8. Il résulte de tout ce qui précède que, sans qu’il soit besoin de statuer sur la fin de non-recevoir opposée en défense, Mme D n’est pas fondée à demander l’annulation de l’arrêté du 6 avril 2023 par lequel le préfet du Gard a refusé de lui délivrer un titre de séjour. Ses conclusions tendant à cette fin doivent, ainsi, être rejetées.
Sur les conclusions aux fins d’injonction et d’astreinte :
9. Le présent jugement qui rejette les conclusions à fin d’annulation présentées à titre principal par Mme D n’implique aucune mesure d’exécution. Par suite ses conclusions aux fins d’injonction et d’astreinte doivent également être rejetées.
Sur les conclusions présentées sur le fondement des dispositions de l’article L. 761-1 du code de justice administrative et de l’article 37 de la loi du 10 juillet 1991 :
10. Les dispositions des articles L. 761-1 du code de justice administrative et 37 de la loi du 10 juillet 1991 font obstacle à ce que soit mis à la charge de l’Etat, qui n’est pas, dans la présente instance, la partie perdante, le versement de la somme que Mme D demande de verser à son conseil, sous réserve qu’il renonce à percevoir la somme correspondant à la part contributive de l’Etat, sur le fondement de ces dispositions.
DECIDE :
Article 1er : La requête de Mme D est rejetée.

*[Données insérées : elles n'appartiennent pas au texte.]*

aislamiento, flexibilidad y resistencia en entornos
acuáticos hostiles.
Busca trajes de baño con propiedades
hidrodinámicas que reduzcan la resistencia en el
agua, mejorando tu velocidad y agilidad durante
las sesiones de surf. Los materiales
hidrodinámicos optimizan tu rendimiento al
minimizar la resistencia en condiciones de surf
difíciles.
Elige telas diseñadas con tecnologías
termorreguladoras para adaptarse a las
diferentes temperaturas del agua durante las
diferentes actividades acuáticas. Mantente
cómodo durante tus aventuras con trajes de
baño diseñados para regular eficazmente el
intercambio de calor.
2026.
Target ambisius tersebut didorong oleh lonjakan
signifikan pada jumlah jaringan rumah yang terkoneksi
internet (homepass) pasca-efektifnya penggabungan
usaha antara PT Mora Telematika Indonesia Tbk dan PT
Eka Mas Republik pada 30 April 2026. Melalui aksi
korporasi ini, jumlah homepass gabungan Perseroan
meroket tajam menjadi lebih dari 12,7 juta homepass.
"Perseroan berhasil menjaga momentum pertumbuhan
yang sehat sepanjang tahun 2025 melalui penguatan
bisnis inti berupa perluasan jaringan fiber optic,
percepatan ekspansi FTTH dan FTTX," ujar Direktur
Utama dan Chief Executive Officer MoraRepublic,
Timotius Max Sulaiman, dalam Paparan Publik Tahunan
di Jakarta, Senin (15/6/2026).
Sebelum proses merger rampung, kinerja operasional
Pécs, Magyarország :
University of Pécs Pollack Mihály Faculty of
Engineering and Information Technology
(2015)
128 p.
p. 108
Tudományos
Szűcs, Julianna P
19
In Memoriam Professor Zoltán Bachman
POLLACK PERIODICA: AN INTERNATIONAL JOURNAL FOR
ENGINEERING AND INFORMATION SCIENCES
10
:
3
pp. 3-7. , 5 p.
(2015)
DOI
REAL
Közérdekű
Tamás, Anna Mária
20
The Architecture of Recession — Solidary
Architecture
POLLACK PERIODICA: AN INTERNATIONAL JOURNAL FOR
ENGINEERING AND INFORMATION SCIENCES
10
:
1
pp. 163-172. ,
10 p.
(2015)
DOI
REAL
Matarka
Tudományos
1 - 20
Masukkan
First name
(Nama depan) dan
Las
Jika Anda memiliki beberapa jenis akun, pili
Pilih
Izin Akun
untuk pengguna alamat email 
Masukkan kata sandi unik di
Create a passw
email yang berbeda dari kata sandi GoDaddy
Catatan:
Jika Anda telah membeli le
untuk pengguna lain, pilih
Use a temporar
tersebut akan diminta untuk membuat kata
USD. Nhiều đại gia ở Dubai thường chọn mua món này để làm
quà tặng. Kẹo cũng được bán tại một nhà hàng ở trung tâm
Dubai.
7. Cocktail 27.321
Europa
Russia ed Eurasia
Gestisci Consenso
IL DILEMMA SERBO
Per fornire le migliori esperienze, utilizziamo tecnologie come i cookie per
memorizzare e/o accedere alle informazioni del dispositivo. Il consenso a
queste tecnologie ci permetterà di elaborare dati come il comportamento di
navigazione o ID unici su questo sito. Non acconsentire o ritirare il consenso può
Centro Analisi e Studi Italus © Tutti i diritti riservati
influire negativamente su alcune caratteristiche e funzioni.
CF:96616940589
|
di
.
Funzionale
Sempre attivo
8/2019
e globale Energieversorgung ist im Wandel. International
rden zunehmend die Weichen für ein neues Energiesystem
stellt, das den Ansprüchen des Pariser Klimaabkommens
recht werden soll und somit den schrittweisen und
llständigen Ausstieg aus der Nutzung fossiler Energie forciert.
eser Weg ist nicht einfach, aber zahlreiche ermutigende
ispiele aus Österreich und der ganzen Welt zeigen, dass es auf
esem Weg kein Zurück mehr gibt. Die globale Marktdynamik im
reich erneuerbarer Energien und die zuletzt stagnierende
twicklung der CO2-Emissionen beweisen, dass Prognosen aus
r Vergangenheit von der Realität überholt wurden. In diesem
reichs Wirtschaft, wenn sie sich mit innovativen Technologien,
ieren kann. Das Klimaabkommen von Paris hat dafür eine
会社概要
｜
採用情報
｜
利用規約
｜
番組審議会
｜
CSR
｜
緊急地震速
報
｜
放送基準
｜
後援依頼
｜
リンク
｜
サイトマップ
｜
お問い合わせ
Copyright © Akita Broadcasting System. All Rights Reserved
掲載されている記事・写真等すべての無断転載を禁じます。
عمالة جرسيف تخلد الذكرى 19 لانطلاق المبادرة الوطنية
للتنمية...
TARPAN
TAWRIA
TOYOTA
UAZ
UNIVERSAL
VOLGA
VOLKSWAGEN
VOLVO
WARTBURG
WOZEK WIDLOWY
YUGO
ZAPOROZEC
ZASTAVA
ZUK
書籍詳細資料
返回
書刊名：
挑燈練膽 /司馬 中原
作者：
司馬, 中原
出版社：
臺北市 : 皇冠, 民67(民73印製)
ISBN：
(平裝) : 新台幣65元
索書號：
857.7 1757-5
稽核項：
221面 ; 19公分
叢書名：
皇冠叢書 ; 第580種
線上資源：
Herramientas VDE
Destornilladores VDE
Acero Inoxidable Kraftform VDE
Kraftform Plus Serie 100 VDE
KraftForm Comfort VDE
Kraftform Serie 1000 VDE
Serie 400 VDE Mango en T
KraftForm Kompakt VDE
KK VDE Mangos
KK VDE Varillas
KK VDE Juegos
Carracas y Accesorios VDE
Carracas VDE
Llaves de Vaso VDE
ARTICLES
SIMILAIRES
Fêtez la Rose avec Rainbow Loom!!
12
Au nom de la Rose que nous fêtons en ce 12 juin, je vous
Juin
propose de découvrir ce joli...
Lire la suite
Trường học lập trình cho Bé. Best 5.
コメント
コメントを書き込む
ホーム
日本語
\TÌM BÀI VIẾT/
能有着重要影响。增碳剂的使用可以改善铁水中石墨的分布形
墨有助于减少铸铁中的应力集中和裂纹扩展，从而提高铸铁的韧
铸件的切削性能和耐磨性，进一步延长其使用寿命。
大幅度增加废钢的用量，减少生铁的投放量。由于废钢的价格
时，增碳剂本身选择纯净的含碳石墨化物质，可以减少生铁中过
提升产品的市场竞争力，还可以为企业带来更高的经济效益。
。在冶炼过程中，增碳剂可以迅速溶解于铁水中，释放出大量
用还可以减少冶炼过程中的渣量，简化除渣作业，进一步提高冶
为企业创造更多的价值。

Article 2 : Le présent jugement sera notifié à Mme A D, au préfet du Gard et à Me Laurent-Neyrat.
Délibéré après l’audience du 27 mars 2025, à laquelle siégeaient :
M. Roux, président,
Mme Vosgien, première conseillère,
Mme Béréhouc, conseillère.
Rendu public par mise à disposition au greffe le 10 avril 2025.
La rapporteure,
S. VOSGIEN
Le président,
G. ROUXLa greffière,
B. ROUSSELET-ARRIGONI
La République mande et ordonne au préfet du Gard en ce qui le concerne et à tous commissaires de justice à ce requis en ce qui concerne les voies de droit commun contre les parties privées, de pourvoir à l’exécution du présent jugement.